存储器可以包括一个或多个计算机可读存储介质,该计算机可读存储介质可以是非暂态的。存储器还可包括高速随机存取存储器,以及非易失性存储器,比如一个或多个磁盘存储设备、闪存存储设备。在一些实施例中,存储器至少用于存储以下计算机程序,其中,该计算机程序被处理器加载并执行之后,能够实现前述任一实施例公开的由终端侧执行的放置组成员选择方法中的相关步骤。另外,存储器所存储的资源还可以包括操作系统和数据等,存储方式可以是短暂存储或者永久存储。其中,操作系统可以包括Windows、Unix、Linux等。数据可以包括但不限于应用程序的更新信息。Memory may include one or more computer-readable storage media, which may be non-transitory. Memory may also include high-speed random access memory, and non-volatile memory, such as one or more disk storage devices, flash memory storage devices. In some embodiments, the memory is at least used to store the following computer program, wherein, after the computer program is loaded and executed by the processor, the correlation in the placement group member selection method executed by the terminal side disclosed in any of the foregoing embodiments can be implemented. step. In addition, the resources stored in the memory may also include operating systems and data, and the storage method may be short-term storage or permanent storage. Among them, the operating system can include Windows, Unix, Linux, etc. Data may include, but is not limited to, application update information.
在一些实施例中,终端还可包括有显示屏、输入输出接口、通信接口、传感器、电源以及通信总线。In some embodiments, the terminal may also include a display screen, an input and output interface, a communication interface, a sensor, a power supply, and a communication bus.
在一种示例中,电子设备可以是分布式系统中任一具备管理功能的节点。In one example, the electronic device may be any node with management functions in the distributed system.
下面对本申请实施例提供的一种非易失性计算机可读存储介质进行介绍,下文描述的一种非易失性计算机可读存储介质与上文描述的一种放置组成员选择方法、装置及设备可以相互参照。The following is an introduction to a non-volatile computer-readable storage medium provided by embodiments of the present application. The non-volatile computer-readable storage medium described below and the placement group member selection method and device described above are Devices can reference each other.
参照图8,图8为本申请提供的一种非易失性计算机可读存储介质的结构示意图。Referring to Figure 8, Figure 8 is a schematic structural diagram of a non-volatile computer-readable storage medium provided by the present application.
一种非易失性计算机可读存储介质8,用于保存计算机程序81,其中,计算机程序81被处理器执行时实现前述实施例公开的放置组成员选择方法。A non-volatile computer-readable storage medium 8 is used to store a computer program 81, wherein when the computer program 81 is executed by a processor, the method for selecting placement group members disclosed in the aforementioned embodiments is implemented.
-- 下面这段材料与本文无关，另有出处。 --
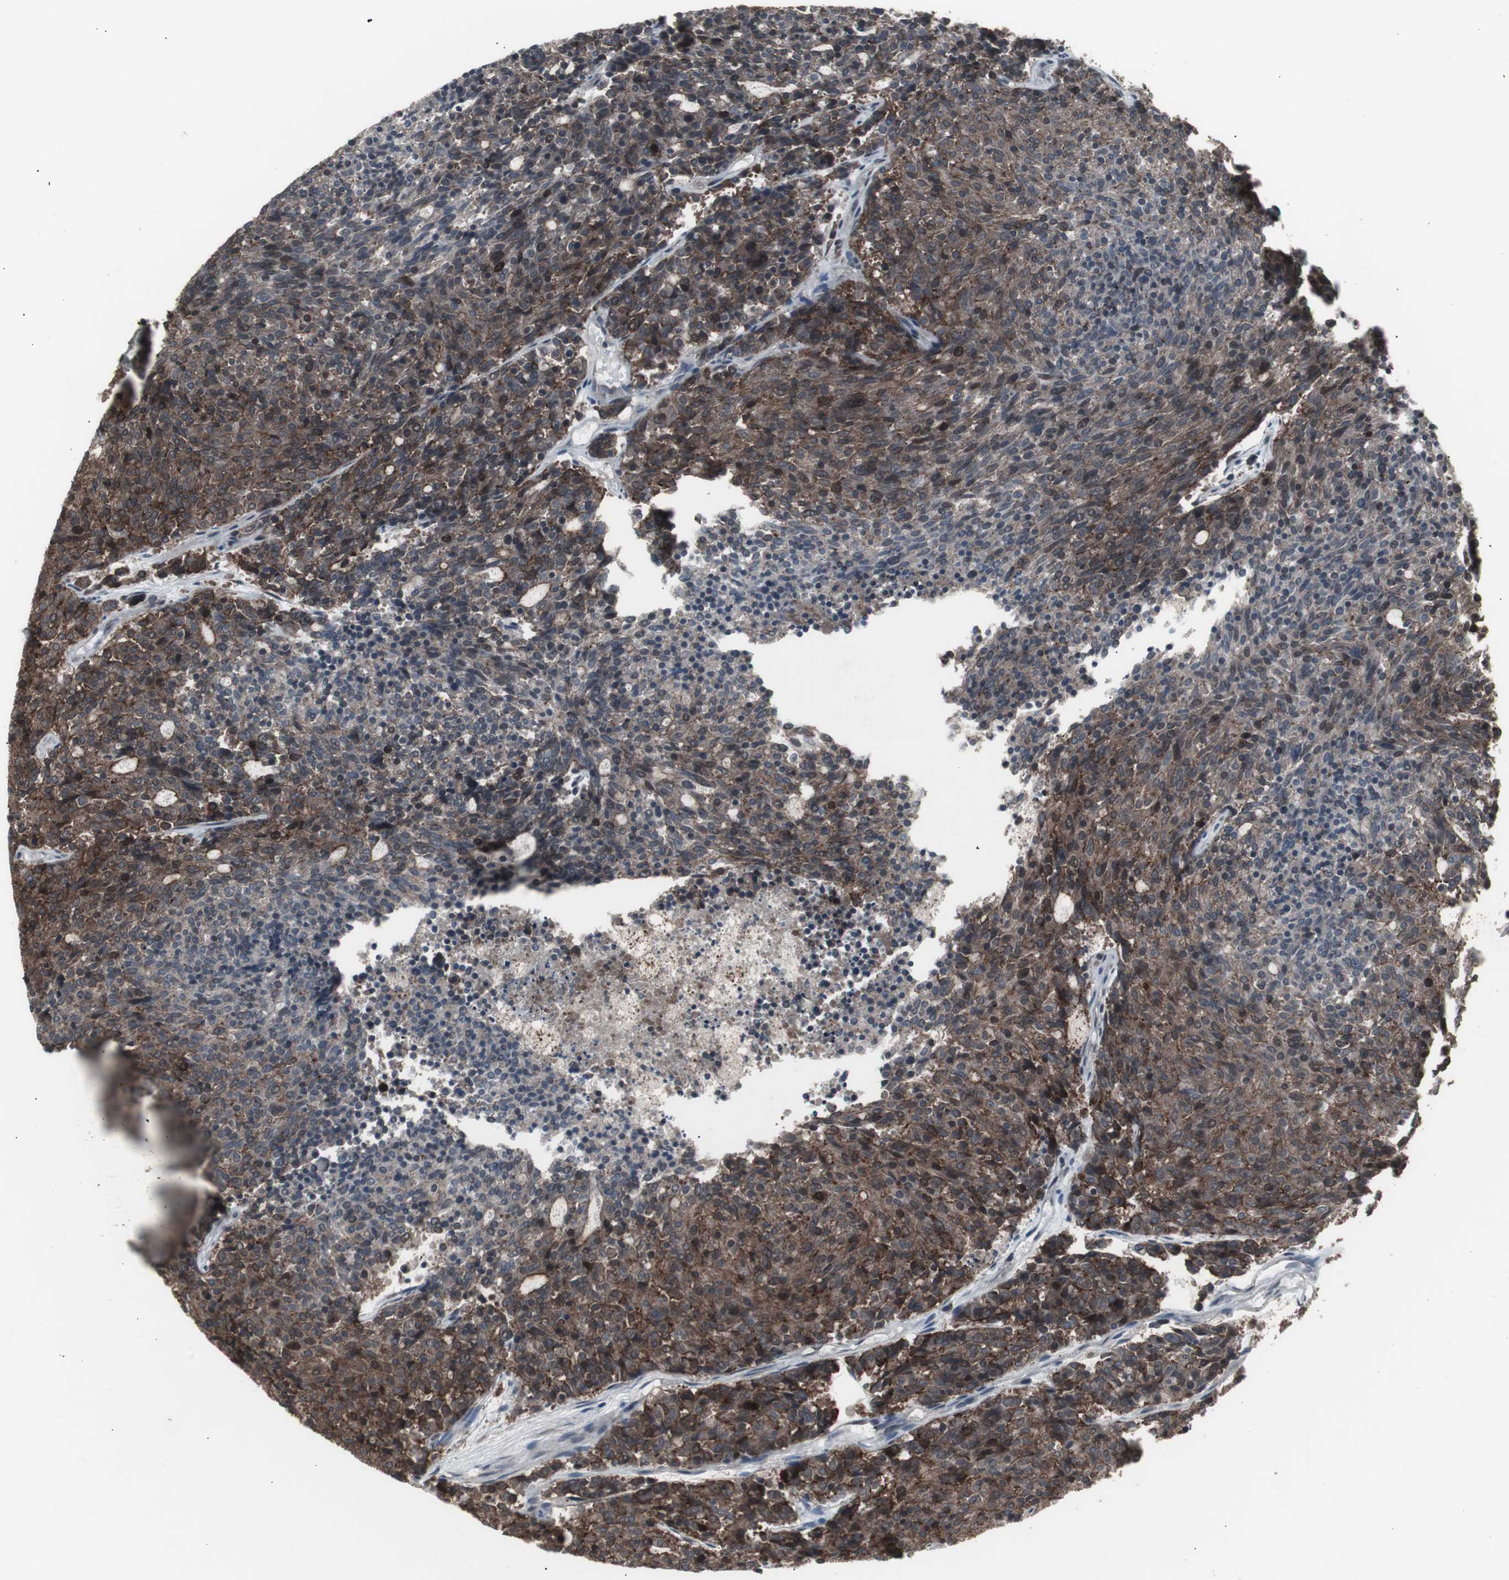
{"staining": {"intensity": "moderate", "quantity": "25%-75%", "location": "cytoplasmic/membranous"}, "tissue": "carcinoid", "cell_type": "Tumor cells", "image_type": "cancer", "snomed": [{"axis": "morphology", "description": "Carcinoid, malignant, NOS"}, {"axis": "topography", "description": "Pancreas"}], "caption": "Human carcinoid (malignant) stained with a brown dye shows moderate cytoplasmic/membranous positive staining in about 25%-75% of tumor cells.", "gene": "SSTR2", "patient": {"sex": "female", "age": 54}}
本申请涉及的“第一”、“第二”、“第三”、“第四”等(如果存在)是用于区别类似的对象,而不必用于描述特定的顺序或先后次序。应该理解这样使用的数据在适当情况下可以互换,以便这里描述的实施例能够以除了在这里图示或描述的内容以外的顺序实施。此外,术语“包括”和“具有”以及他们的任何变形,意图在于覆盖不排他的包含,例如,包含了一系列步骤或单元的过程、方法或设备不必限于清楚地列出的那些步骤或单元,而是可包括没有清楚地列出的或对于这些过程、方法或设备固有的其它步骤或单元。"First", "second", "third", "fourth", etc. (if present) mentioned in this application are used to distinguish similar objects and are not necessarily used to describe a specific order or sequence. It is to be understood that the data so used are interchangeable under appropriate circumstances so that the embodiments described herein can be practiced in sequences other than those illustrated or described herein. Furthermore, the terms "including" and "having" and any variations thereof are intended to cover non-exclusive inclusions, e.g., a process, method or apparatus that encompasses a series of steps or units need not be limited to those steps or units expressly listed. , but may include other steps or elements not expressly listed or inherent to such processes, methods or apparatuses.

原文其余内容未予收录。